What that page fails to do (and we’re going to fix that) is highlight the core team that brought this product to market: Joe Olson and Cory Nissen, who did all of the heavy lifting on the Twitter and classification side, and Scott Robbin, who customized the admin tool to meet our needs.
Joe and Cory have been the shepherds of this entire project. They submitted their work to the recent Knight News Challenge for Open Gov Data and have been thought leaders on how to take this technology farther and farther. The idea of using the exhaust fumes of social media to power intelligence in separate systems is near-cliche at this point. But Cory and Joe have built a generic system that depends on humans to train the classification models. All of this means real impact, right now, not just mapping tweets and writing papers. Without these guys, we’d all be refreshing Tweetdeck and mentally pasrsing tweets about Justin Bieber’s tummy.

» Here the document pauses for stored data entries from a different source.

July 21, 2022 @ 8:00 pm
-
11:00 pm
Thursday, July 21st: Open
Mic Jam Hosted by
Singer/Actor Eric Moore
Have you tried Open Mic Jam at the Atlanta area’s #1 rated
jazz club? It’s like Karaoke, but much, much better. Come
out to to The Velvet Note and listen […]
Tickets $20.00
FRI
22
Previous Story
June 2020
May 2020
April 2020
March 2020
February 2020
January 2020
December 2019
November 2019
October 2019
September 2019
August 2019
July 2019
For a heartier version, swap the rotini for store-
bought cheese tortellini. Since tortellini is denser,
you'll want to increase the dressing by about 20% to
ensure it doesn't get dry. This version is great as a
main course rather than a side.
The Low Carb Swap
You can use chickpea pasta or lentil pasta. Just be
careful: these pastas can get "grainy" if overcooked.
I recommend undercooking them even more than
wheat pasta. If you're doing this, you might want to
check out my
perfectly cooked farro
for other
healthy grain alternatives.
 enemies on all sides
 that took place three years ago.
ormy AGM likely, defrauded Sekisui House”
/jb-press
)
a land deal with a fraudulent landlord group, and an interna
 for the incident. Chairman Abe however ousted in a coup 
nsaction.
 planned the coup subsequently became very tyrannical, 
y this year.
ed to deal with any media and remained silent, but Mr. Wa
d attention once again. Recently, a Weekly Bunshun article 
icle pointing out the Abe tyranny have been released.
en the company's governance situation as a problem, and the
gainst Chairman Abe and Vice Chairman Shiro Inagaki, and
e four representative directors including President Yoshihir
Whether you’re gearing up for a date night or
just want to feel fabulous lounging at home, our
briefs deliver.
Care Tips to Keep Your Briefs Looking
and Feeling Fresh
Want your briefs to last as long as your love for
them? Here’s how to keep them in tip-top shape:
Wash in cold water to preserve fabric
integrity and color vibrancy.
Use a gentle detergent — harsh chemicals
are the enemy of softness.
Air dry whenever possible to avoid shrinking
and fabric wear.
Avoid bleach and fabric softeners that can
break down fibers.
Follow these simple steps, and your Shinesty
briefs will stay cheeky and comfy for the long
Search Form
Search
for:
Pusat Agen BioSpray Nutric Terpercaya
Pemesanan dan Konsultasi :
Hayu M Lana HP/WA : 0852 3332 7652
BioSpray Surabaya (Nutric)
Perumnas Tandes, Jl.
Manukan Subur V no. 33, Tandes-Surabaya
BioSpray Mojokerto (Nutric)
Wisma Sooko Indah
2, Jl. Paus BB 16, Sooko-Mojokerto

Here’s copy/paste bios on Joe and Cory:
Joe Olson is a data architect from Chicago, Illinois. He is involved with several Chicago area startups, including Akoya, VGBio, and is a co-founder of Tracklytics, and can usually be found working out of 1871.
Cory Nissen is a statistician at Akoya. Prior to Akoya, he spent time at Allstate Insurance doing market research, including social media text mining and survey analysis.

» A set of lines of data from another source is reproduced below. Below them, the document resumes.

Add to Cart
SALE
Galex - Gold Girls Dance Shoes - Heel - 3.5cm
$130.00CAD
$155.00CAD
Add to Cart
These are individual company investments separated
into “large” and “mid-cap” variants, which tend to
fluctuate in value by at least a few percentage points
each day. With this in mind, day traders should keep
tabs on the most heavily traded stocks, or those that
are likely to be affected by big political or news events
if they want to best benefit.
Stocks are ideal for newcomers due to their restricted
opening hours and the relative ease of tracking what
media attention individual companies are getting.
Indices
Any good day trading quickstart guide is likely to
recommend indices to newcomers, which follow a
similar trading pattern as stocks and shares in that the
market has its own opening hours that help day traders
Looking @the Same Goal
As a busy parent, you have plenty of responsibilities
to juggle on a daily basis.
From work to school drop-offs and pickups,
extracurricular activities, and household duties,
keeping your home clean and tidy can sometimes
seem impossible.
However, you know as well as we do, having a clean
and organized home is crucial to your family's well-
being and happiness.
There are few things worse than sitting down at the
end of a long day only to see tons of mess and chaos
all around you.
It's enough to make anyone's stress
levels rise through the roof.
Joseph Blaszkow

The other core technology person is Scott Robbin. Here’s him:
Scott Robbin is a web developer from Chicago, Illinois. He is the principal at Robbin & Co., a member of Weightshift, and a recent inductee to the Crain’s Chicago Business 40 Under 40, Class of 2012. Scott is an open government enthusiast, creator of SweepAround.Us and WasMyCarTowed.

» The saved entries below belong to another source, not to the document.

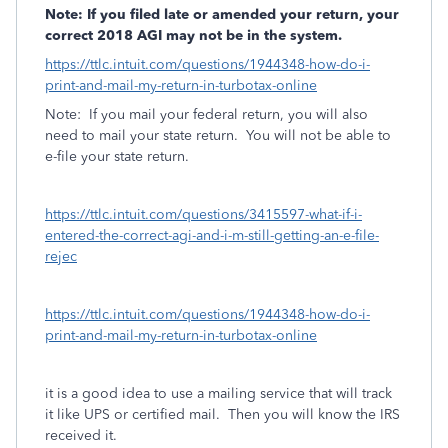
Note: If you filed late or amended your return, your
correct 2018 AGI may not be in the system.
https://ttlc.intuit.com/questions/1944348-how-do-i-
print-and-mail-my-return-in-turbotax-online
Note:
If you mail your federal return, you will also
need to mail your state return.
You will not be able to
e-file your state return.
https://ttlc.intuit.com/questions/3415597-what-if-i-
entered-the-correct-agi-and-i-m-still-getting-an-e-file-
rejec
https://ttlc.intuit.com/questions/1944348-how-do-i-
print-and-mail-my-return-in-turbotax-online
it is a good idea to use a mailing service that will track
it like UPS or certified mail.
Then you will know the IRS
received it.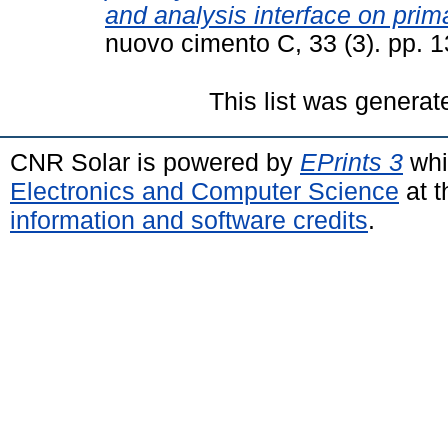
and analysis interface on primar
nuovo cimento C, 33 (3). pp. 
This list was genera
CNR Solar is powered by
EPrints 3
whi
Electronics and Computer Science
at t
information and software credits
.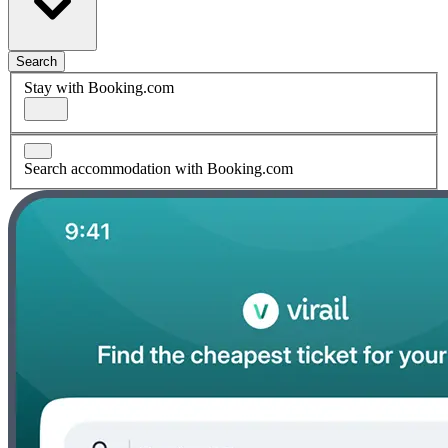
Search
Stay with Booking.com
Search accommodation with Booking.com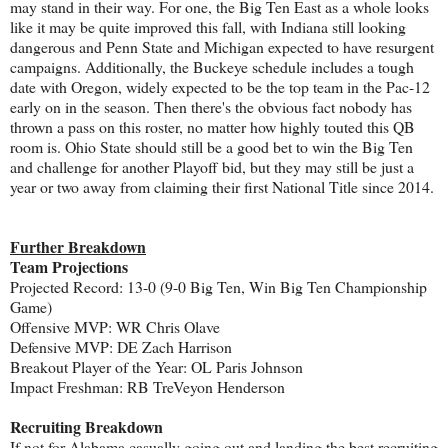
may stand in their way. For one, the Big Ten East as a whole looks
like it may be quite improved this fall, with Indiana still looking
dangerous and Penn State and Michigan expected to have resurgent
campaigns. Additionally, the Buckeye schedule includes a tough
date with Oregon, widely expected to be the top team in the Pac-12
early on in the season. Then there's the obvious fact nobody has
thrown a pass on this roster, no matter how highly touted this QB
room is. Ohio State should still be a good bet to win the Big Ten
and challenge for another Playoff bid, but they may still be just a
year or two away from claiming their first National Title since 2014.
Further Breakdown
Team Projections
Projected Record: 13-0 (9-0 Big Ten, Win Big Ten Championship
Game)
Offensive MVP: WR Chris Olave
Defensive MVP: DE Zach Harrison
Breakout Player of the Year: OL Paris Johnson
Impact Freshman: RB TreVeyon Henderson
Recruiting Breakdown
If not for Alabama casually going out and landing the best recruiting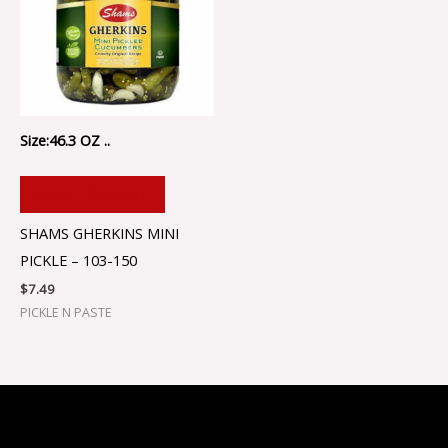
Size:46.3 OZ ..
ADD TO CART
SHAMS GHERKINS MINI
PICKLE – 103-150
$
7.49
PICKLE N PASTE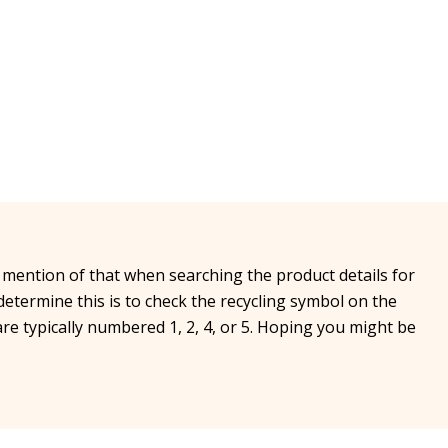
 mention of that when searching the product details for
determine this is to check the recycling symbol on the
are typically numbered 1, 2, 4, or 5. Hoping you might be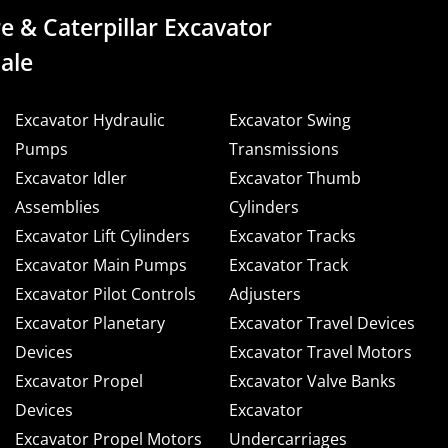
e & Caterpillar Excavator
ale
Excavator Hydraulic
Excavator Swing
Pumps
Transmissions
Excavator Idler
Excavator Thumb
Assemblies
Cylinders
Excavator Lift Cylinders
Excavator Tracks
Excavator Main Pumps
Excavator Track
Excavator Pilot Controls
Adjusters
Excavator Planetary
Excavator Travel Devices
Devices
Excavator Travel Motors
Excavator Propel
Excavator Valve Banks
Devices
Excavator
Excavator Propel Motors
Undercarriages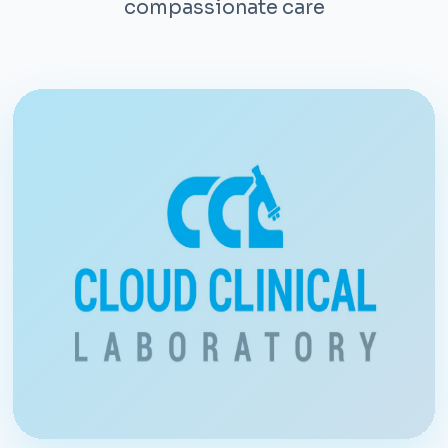
compassionate care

I really like my job. I get to hang out with smart people who make real things that help real people.
Here’s a video submitted about their work to the recent Knight News Challenge:
Here’s a snip from today’s story in the Tribune:
Foodborne Chicago, which tweets as @foodbornechi, was developed by Smart Chicago Collaborative, which describes itself as “a civic organization devoted to improving lives in Chicago through technology” and counts the city of Chicago as a founding partner.
The app is billed as part of an ongoing effort by the health department to use technology to make its services more transparent and accessible to citizens. In the past couple of years, officials have placed all health department inspections online, nearly in real time, and posted progress on various health initiatives on a regular basis.
With the expansion of social media, complaints of suspected food poisoning, news of regional outbreaks and general whines about food service establishments have gained audiences well beyond their previous scope.